Novo ransomnware para macOS se disfarça de app de rede

Por Felipe Demartini | 02 de Julho de 2020 às 12h38
Cult of Mac

Pesquisadores de segurança revelaram nesta semana o primeiro ransomware a ser descoberto para o macOS desde 2016. A praga criptografa os arquivos das vítimas e chega disfarçada como um aplicativo legítimo, o Little Snitch, que permite monitorar o tráfego da rede e bloquear acessos ou consumos desnecessários. Ao ser instalado, o software comprometido até funciona, mas também permite a execução do malware que sequestra arquivos e exige pagamento para liberação.

Ou não, já que a versão da praga descoberta pelos especialistas da Malwarebytes ainda parece estar em fase de desenvolvimento, ou então não é lá muito boa no que tenta executar. Nos testes, o malware falhou em criptografar arquivos mesmo sendo deixado rodando por horas em um computador com macOS. Somente após várias reinicializações e uma alteração manual no horário do sistema foi que ele começou a funcionar.

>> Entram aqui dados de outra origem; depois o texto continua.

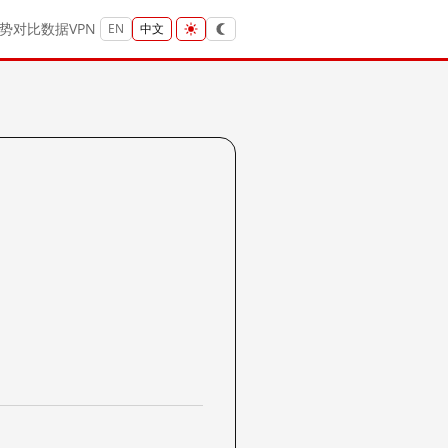
势
对比
数据
VPN
EN
中文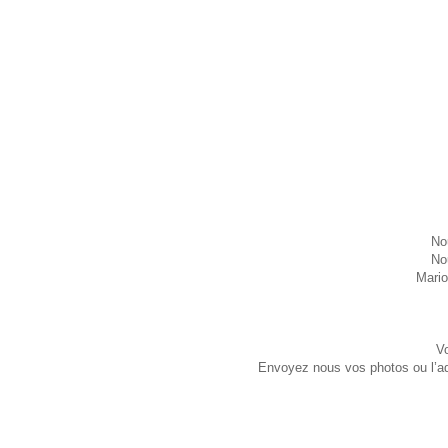
No
No
Mario
Vo
Envoyez nous vos photos ou l’adr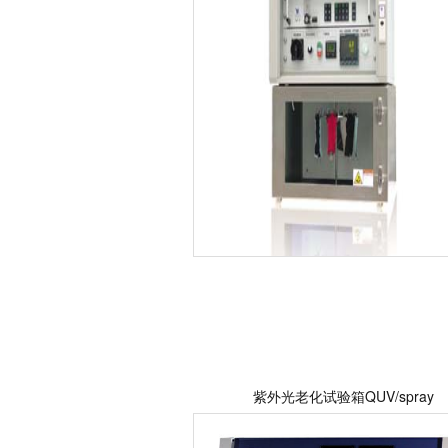
紫外光老化试验箱QUV/spray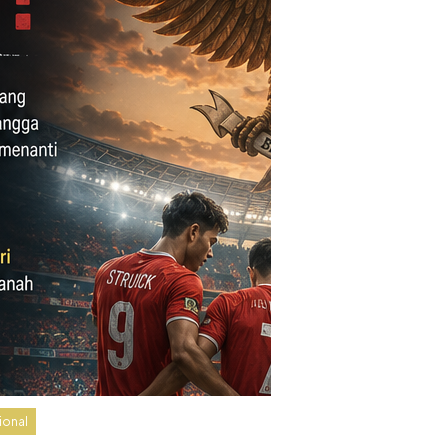
ional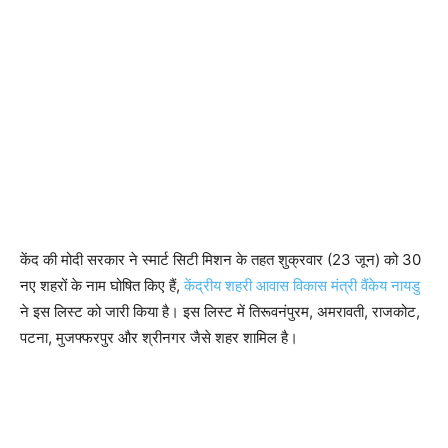
केंद की मोदी सरकार ने स्मार्ट सिटी मिशन के तहत शुक्रवार (23 जून) को 30
नए शहरों के नाम घोषित किए हैं,
केंद्रीय शहरी आवास विकास मंत्री वैंकेय नायडु
ने इस लिस्ट को जारी किया है। इस लिस्ट में तिरूवनंपुरम, अमरावती, राजकोट,
पटना, मुजफ्फरपुर और श्रीनगर जैसे शहर शामिल है।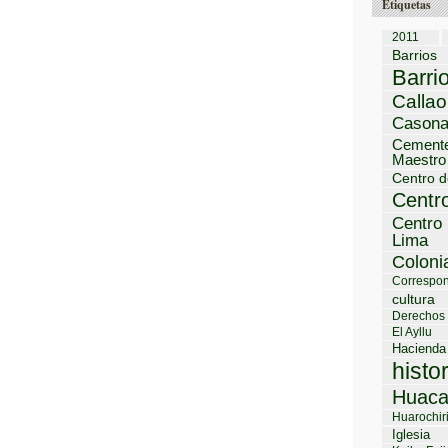
Etiquetas
2011
Barrios
Barri
Callao
Cason
Cemente
Maestro
Centro d
Centro
Centro 
Lima
Coloni
Correspon
cultura
Derechos
El Ayllu
Hacienda
histo
Huaca
Huarochir
Iglesia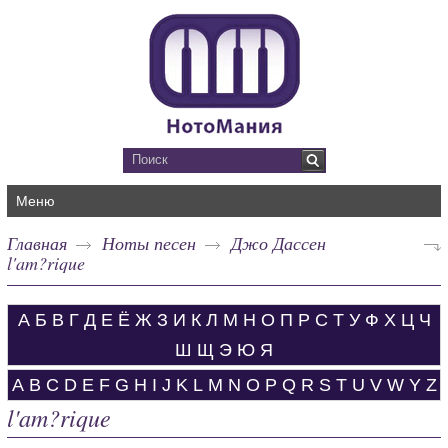
Меню
Главная
Ноты песен
Джо Дассен
l'am?rique
А
Б
В
Г
Д
Е
Ё
Ж
З
И
К
Л
М
Н
О
П
Р
С
Т
У
Ф
Х
Ц
Ч
Ш
Щ
Э
Ю
Я
A
B
C
D
E
F
G
H
I
J
K
L
M
N
O
P
Q
R
S
T
U
V
W
Y
Z
l'am?rique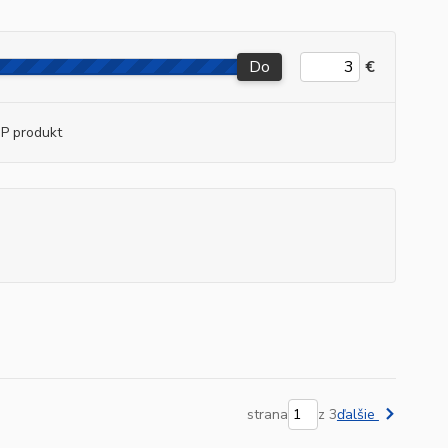
Do
€
P produkt
strana
z 3
ďalšie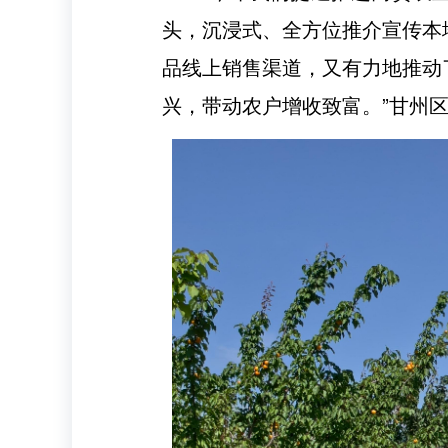
头，沉浸式、全方位推介宣传本
品线上销售渠道，又有力地推动
兴，带动农户增收致富。”甘州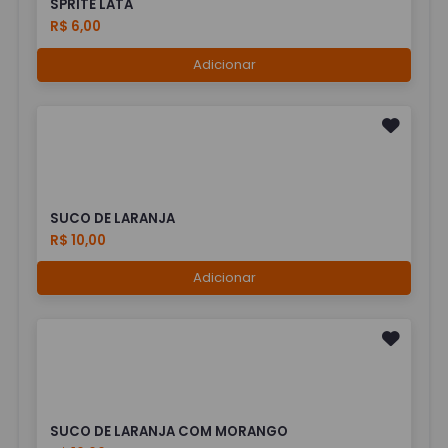
SPRITE LATA
R$ 6,00
Adicionar
SUCO DE LARANJA
R$ 10,00
Adicionar
SUCO DE LARANJA COM MORANGO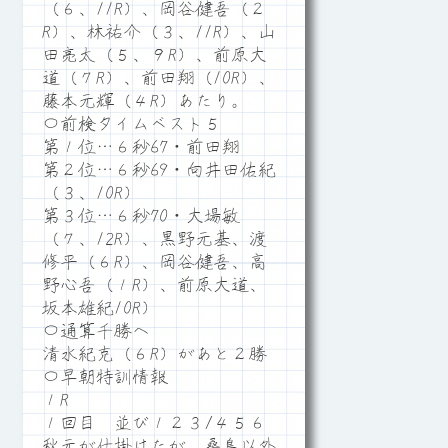
（６、11R）、岡谷健吾（２
R）、林祐介（３、11R）、山
田亮太（５、９R）、前原大
道（７R）、前田翔（10R）、
藤本元輝（４R）あたり。
〇前検タイムベスト５
第１位…６秒67・前田翔
第２位…６秒69・向井田佑紀
（３、10R）
第３位…６秒70・大場敏
（７、12R）、黒野元基、渡
修平（６R）、岡谷健吾、高
野心吾（１R）、前原大道、
坂本雄紀10R）
〇通算千勝へ
清水紀克（６R）があと２勝
〇早朝特訓情報
１R
１回目 並び１２３/４５６
秋元が仕掛けたが、桑島以外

Ainda assim, a praga exibiu mensagens e alertas pelo sistema e mudou a resolução e aparência do computador, ambos elementos que permitiriam a um usuário flagrar sua presença. Além disso, mesmo após a finalização do processo de travamento dos arquivos, a mensagem que solicitava o resgate e exibia o valor a ser pago não foi exibida, impossibilitando eventuais pagamentos e a liberação dos dados caso a promessa dos criminosos fosse real.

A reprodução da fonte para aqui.